Storia di un salvataggio
Sono passati più di due anni, ma in Cina tutti ricordano ancora l’incredibile storia della balena di Shipu. La storia di un salvataggio impossibile, che aveva catturato l’attenzione di tutti i giornali e le televisioni, conclusiosi – contro ogni previsione – con un miracoloso lieto fine. La balena del racconto è in realtà un capodoglio e la sua storia inizia alle prime luci dell’alba del 19 aprile 2022 sulla spiaggia della città di Shipu, nella regione cinese di Xiangshan.
Sono i pescatori che rientrano con le loro barche dopo una nottata trascorsa in mare a fare la scoperta. Sulla grande spiaggia giace inerme il corpo di un gigatesco capodoglio maschio, lungo 20 metri e dal peso stimato di oltre 70 tonnellate. Viene dato l’allarme, e in poche ore la spiaggia si riempie di pescatori, curiosi, autorità e mezzi di soccorso. Il grande cetaceo è ancora vivo.
Respira, ma è completamente bloccato nella fanghiglia e può muovere a malapena la coda. I primi tentativi di soccorso furono piuttosto maldestri. Semplicemente venne legata una fune ad una imbarcazione da pesca, che tentò un impossibile traino verso il mare aperto, riuscendo tuttavia soltanto a peggiorare la situazione e ad impantanare ancora di più l’animale. A complicare ulteriormente le cose arrivò la bassa marea, togliendo anche quel poco di acqua che i soccorritori avevano a disposizione per tenere costantemente bagnata la pelle del capodoglio. Le ore intanto passavano, e via via che il grande cetaceo si indeboliva, smettendo completamente di muoversi, le speranze si affievolivano.

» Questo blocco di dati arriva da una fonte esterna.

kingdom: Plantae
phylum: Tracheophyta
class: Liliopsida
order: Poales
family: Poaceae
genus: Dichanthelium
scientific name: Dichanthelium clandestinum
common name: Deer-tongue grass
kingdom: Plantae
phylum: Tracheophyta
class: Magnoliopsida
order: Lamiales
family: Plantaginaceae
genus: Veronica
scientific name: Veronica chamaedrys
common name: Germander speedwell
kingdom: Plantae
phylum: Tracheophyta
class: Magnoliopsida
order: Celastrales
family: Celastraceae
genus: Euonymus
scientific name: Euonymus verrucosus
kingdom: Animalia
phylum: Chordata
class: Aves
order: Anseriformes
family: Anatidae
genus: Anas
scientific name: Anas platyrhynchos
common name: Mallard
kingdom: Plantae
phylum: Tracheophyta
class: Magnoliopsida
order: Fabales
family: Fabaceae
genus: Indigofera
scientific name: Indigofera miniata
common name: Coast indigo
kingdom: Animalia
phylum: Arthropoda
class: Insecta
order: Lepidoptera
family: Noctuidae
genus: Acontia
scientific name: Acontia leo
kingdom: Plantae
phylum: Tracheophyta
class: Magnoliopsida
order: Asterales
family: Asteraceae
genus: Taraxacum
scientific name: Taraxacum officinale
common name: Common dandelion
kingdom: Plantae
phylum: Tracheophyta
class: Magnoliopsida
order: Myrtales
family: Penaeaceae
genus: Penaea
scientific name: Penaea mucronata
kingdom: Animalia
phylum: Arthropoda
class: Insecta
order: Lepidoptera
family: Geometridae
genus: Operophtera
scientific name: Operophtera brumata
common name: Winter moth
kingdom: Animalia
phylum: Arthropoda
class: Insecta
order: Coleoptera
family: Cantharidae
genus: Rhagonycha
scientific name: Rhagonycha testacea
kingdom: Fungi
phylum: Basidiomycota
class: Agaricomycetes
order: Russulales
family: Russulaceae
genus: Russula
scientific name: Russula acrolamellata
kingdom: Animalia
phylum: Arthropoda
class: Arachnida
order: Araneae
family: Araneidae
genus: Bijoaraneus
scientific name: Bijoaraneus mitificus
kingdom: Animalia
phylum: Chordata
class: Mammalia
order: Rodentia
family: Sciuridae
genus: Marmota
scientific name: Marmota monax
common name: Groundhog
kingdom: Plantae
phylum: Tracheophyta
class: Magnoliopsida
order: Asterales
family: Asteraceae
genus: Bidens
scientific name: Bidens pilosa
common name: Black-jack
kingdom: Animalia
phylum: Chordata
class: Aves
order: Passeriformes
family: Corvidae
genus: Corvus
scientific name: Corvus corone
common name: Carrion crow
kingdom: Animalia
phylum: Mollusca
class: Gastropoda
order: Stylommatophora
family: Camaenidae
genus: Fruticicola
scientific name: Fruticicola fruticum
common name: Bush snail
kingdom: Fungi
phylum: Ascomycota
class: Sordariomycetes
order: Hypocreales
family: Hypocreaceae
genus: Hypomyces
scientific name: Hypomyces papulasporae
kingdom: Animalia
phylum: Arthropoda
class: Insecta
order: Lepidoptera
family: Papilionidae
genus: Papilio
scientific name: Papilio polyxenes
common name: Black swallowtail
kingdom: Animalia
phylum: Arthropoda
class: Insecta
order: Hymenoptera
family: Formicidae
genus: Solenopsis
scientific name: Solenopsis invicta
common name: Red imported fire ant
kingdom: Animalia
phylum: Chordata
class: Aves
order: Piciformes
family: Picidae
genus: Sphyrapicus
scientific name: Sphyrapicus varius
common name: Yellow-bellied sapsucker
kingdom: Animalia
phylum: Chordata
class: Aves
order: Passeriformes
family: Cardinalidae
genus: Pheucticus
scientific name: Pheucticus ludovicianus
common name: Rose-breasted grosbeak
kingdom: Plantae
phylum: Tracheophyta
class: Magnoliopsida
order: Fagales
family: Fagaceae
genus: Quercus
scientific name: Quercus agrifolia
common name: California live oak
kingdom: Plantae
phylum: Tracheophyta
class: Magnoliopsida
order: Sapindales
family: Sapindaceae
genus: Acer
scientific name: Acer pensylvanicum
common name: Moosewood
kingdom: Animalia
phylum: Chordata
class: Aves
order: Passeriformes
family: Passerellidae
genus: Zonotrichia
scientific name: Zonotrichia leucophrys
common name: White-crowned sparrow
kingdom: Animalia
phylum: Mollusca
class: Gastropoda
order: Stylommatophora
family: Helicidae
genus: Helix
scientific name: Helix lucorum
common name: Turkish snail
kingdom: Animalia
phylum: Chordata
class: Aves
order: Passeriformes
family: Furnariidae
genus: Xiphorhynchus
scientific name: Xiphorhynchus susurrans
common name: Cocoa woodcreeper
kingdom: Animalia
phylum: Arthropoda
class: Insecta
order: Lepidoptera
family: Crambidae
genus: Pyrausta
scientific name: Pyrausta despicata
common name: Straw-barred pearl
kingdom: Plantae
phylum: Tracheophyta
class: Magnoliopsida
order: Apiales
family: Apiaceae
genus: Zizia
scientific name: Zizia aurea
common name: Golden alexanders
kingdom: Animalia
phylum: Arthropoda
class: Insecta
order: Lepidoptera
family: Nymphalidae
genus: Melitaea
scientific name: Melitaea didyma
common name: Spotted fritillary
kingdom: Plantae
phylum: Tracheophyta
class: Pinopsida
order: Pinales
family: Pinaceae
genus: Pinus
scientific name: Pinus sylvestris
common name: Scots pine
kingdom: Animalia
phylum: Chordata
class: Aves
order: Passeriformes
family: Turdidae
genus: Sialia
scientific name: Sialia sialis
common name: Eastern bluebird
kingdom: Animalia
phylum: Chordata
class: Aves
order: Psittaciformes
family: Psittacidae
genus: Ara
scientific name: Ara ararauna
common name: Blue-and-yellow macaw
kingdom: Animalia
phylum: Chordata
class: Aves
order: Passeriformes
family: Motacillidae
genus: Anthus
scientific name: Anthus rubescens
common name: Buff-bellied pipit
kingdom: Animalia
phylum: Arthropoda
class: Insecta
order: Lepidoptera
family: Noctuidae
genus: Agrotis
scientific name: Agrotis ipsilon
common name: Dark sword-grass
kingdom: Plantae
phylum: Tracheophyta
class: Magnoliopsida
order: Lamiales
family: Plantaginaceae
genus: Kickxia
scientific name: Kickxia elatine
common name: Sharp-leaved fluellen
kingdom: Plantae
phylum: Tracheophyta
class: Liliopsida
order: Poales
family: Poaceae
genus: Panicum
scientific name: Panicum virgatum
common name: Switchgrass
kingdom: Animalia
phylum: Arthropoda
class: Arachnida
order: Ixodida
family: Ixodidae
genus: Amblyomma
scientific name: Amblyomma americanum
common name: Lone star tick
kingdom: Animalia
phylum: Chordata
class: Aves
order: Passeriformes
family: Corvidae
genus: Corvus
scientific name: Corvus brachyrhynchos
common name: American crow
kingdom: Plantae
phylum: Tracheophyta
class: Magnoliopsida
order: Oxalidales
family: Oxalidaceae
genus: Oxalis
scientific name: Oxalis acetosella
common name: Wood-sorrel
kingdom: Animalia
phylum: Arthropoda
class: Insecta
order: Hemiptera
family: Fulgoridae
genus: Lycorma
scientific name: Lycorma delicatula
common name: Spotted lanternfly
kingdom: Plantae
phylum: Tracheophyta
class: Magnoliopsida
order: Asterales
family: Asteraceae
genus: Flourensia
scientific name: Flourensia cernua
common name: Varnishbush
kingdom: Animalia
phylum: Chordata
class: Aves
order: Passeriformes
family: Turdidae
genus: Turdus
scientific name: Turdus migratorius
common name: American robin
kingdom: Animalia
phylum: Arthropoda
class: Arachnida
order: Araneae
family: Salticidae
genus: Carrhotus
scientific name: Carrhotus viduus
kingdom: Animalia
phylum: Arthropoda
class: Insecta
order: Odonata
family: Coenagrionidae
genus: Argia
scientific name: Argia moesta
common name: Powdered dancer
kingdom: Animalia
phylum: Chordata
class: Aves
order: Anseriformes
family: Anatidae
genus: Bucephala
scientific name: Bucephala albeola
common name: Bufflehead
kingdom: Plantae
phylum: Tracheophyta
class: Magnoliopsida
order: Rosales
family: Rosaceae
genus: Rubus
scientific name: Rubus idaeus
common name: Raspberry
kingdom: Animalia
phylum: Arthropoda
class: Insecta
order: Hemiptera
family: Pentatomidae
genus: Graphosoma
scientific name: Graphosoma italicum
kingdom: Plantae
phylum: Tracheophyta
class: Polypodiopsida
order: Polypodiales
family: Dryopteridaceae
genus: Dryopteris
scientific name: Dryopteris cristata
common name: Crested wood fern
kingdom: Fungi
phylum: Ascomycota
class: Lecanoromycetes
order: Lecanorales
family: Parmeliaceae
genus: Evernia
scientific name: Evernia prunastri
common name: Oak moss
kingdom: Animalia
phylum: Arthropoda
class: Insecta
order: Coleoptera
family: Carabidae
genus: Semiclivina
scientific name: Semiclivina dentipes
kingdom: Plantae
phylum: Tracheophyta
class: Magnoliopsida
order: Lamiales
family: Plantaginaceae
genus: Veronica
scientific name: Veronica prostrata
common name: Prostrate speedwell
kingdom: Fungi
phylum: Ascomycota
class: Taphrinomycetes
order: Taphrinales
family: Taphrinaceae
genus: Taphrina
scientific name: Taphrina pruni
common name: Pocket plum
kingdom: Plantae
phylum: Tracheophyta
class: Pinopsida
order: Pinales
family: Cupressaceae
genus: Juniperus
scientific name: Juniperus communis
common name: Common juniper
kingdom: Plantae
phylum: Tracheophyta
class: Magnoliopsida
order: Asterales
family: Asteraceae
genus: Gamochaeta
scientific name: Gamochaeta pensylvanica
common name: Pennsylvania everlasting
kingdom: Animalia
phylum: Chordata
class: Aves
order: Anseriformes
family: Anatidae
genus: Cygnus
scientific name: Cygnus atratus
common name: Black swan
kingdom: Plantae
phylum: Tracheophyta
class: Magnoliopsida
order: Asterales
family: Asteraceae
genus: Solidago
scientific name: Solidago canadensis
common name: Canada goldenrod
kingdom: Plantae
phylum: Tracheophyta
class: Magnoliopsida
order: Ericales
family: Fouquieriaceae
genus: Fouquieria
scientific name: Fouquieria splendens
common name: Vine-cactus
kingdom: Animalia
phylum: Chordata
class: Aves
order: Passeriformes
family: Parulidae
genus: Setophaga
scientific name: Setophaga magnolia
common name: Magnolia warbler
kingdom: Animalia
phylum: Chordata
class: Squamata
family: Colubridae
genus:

Per salvare la balena di Shipu serviva un miracolo. E più o meno è proprio quello che avvenne. Alle 21,30 la marea tornò ad alzarsi. In quelle lunghe ore, una incessante catena umana aveva continuato a lavorare senza sosta per tenere la pelle della balena bagnata, pulendo le ferite che andavano formandosi e somministrando farmaci. Il tempo a disposizione per tentare un salvataggio era ormai drammaticamente agli sgoccioli. Quando queste gigantesche creature sono in mare l’acqua sostiene uniformemente il loro peso, ma quando sono arenate i muscoli premono sugli organi interni, fino a causarne il collasso. Si decise di fare un ultimo disperato tentativo, approfittando del ritorno della marea. Questa volta al capodoglio vennero legate tre potenti imbarcazioni. In aggiunta, si posizionarono sui fianchi diverse grosse boe, che avrebbero aiutato a sollevarne il corpo. Intanto, i volontari di ogni età scavavano solchi tutto intorno all’animale, cercando di rimuovere ogni possibile ostacolo lungo il percorso verso il mare.
L’operazione di traino durò tutto il giorno: per non danneggiare la pelle era necessario procedere a bassissima velocità, con soste frequenti per poterla mantenere costantemente bagnata. Alle 21,30 la balena raggiunse l’acqua e iniziò a galleggiare. Ma il lavoro non era finito. Soltanto allo spuntare dell’alba, alle 5,30 del mattino, raggiunto un tratto di mare profondo 28 metri, i soccorritori decisero di recidere le funi che imbragavano la balena legandola alle boe e alle imbarcazioni. L’attimo più atteso da tutti era finalmente arrivato. Il capodoglio si immerse rapidamente con pochi possenti colpi di coda. Poi riemerse più volte, spruzzando acqua e agitando le pinne, quasi a voler ringraziare e salutare i suoi soccorritori.
Quindi si immerse e scomparve verso il mare aperto. Verso la libertà. Questa è la storia della balena di Shipu.